** Dataset extract follows **

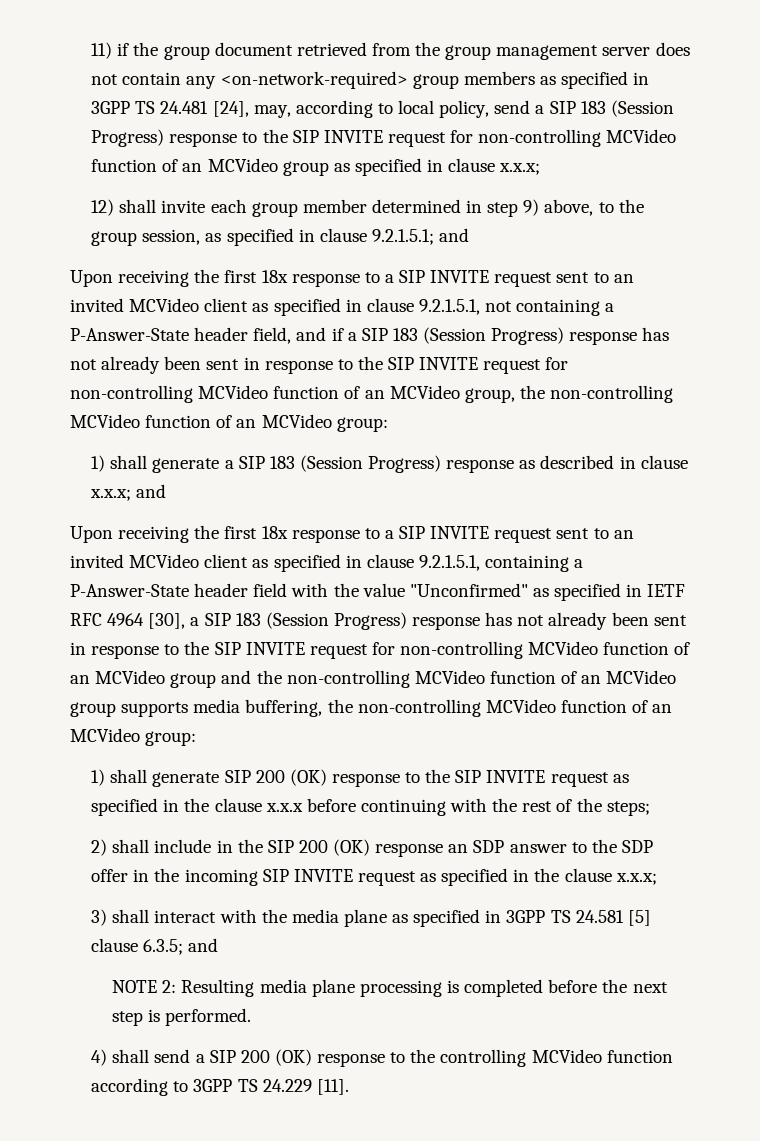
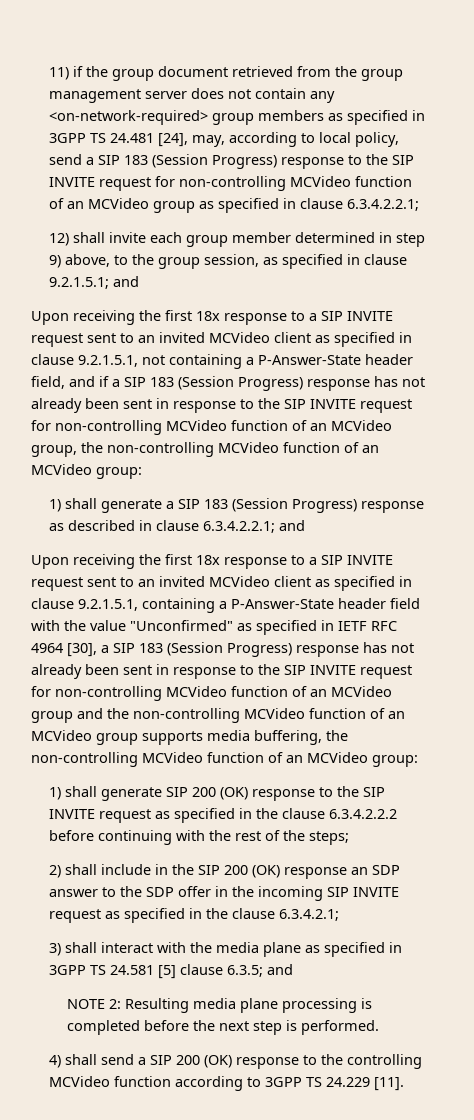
[499,163,541,175] x.x.x; -> [347,199,420,211] 6.3.4.2.2.1;
[90,489,132,501] x.x.x; -> [203,521,276,533] 6.3.4.2.2.1;
[265,803,303,812] x.x.x -> [329,809,398,819] 6.3.4.2.2.2
[615,873,657,885] x.x.x; -> [279,909,340,921] 6.3.4.2.1;

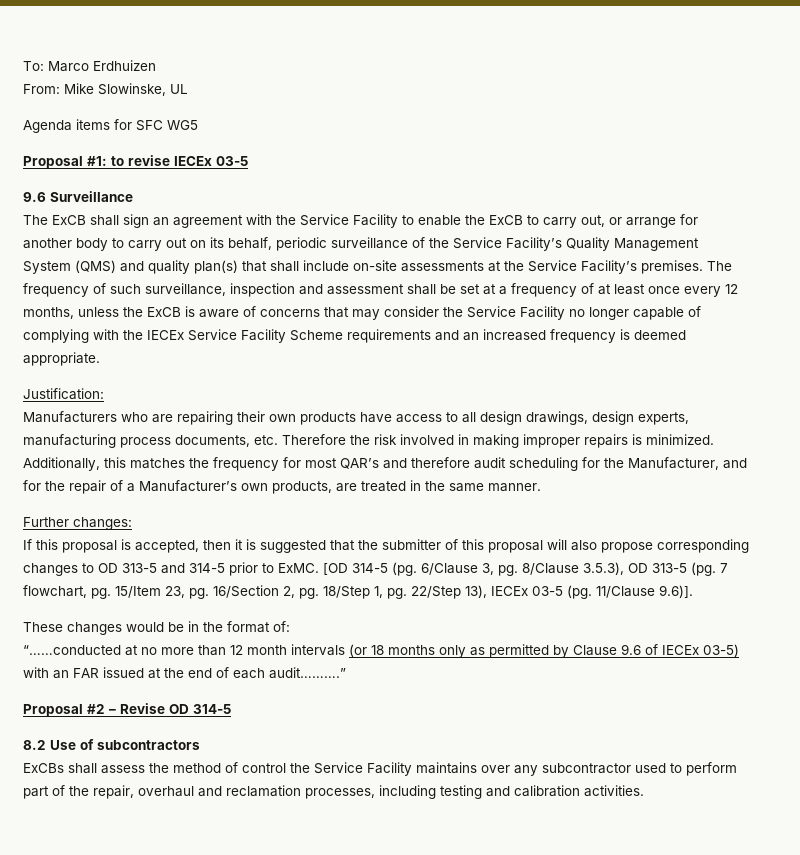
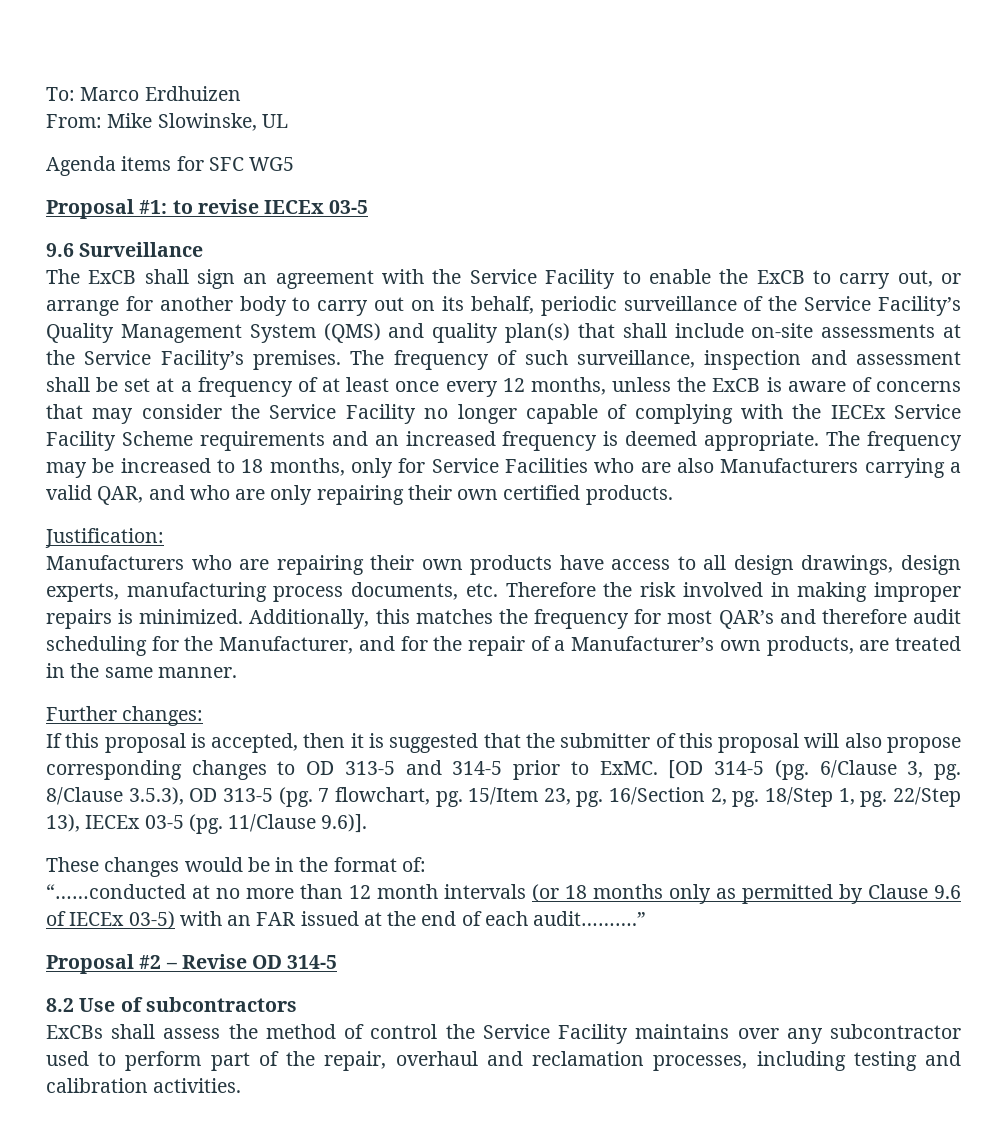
(100, 359) none -> [826,431,962,451] [46,458,962,478] [46,485,673,505] The frequency may be increased to 18 months, only for Service Facilities who are also Manufacturers carrying a valid QAR, and who are only repairing their own certified products.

** End of Dataset extract **

**Task details:** With images omitted, output the data exactly as given.

**Answer to this problem:**
[499,163,541,175] x.x.x; -> [347,199,420,211] 6.3.4.2.2.1;
[90,489,132,501] x.x.x; -> [203,521,276,533] 6.3.4.2.2.1;
[265,803,303,812] x.x.x -> [329,809,398,819] 6.3.4.2.2.2
[615,873,657,885] x.x.x; -> [279,909,340,921] 6.3.4.2.1;

(100, 359) none -> [826,431,962,451] [46,458,962,478] [46,485,673,505] The frequency may be increased to 18 months, only for Service Facilities who are also Manufacturers carrying a valid QAR, and who are only repairing their own certified products.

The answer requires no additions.